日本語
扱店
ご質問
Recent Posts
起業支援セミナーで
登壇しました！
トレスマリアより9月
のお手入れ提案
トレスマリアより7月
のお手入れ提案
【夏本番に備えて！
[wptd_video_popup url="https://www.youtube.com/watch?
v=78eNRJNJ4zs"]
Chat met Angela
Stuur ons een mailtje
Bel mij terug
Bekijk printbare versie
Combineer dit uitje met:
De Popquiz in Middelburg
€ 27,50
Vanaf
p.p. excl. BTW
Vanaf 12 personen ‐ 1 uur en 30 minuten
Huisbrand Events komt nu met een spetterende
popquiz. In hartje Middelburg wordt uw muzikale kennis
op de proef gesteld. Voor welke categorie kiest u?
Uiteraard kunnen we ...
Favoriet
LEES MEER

------------------------------

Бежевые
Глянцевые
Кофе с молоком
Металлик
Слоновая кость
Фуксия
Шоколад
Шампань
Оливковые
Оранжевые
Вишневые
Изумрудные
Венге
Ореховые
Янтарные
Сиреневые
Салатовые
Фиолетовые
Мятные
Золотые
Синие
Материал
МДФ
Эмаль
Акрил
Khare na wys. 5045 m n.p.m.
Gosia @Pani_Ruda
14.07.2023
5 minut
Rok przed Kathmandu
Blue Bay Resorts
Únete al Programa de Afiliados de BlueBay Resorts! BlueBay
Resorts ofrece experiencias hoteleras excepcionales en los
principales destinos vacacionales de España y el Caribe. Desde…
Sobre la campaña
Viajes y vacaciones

------------------------------

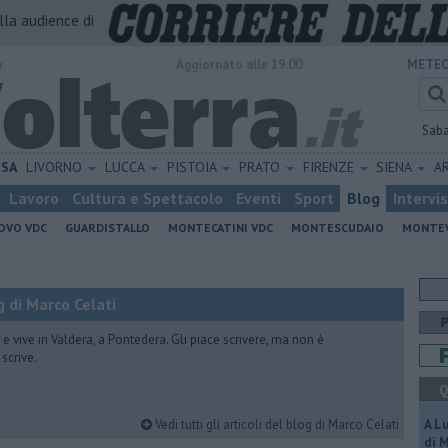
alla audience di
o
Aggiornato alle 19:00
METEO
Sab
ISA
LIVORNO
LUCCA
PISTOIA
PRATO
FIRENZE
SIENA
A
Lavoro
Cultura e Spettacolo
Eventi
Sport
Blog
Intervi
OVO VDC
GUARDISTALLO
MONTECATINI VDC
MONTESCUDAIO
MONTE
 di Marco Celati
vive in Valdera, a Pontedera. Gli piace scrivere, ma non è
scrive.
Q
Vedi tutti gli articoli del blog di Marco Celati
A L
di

------------------------------

• Problem to work on
Gather every line of the rows above that contains the word "Marco".

• Result
 di Marco Celati
Vedi tutti gli articoli del blog di Marco Celati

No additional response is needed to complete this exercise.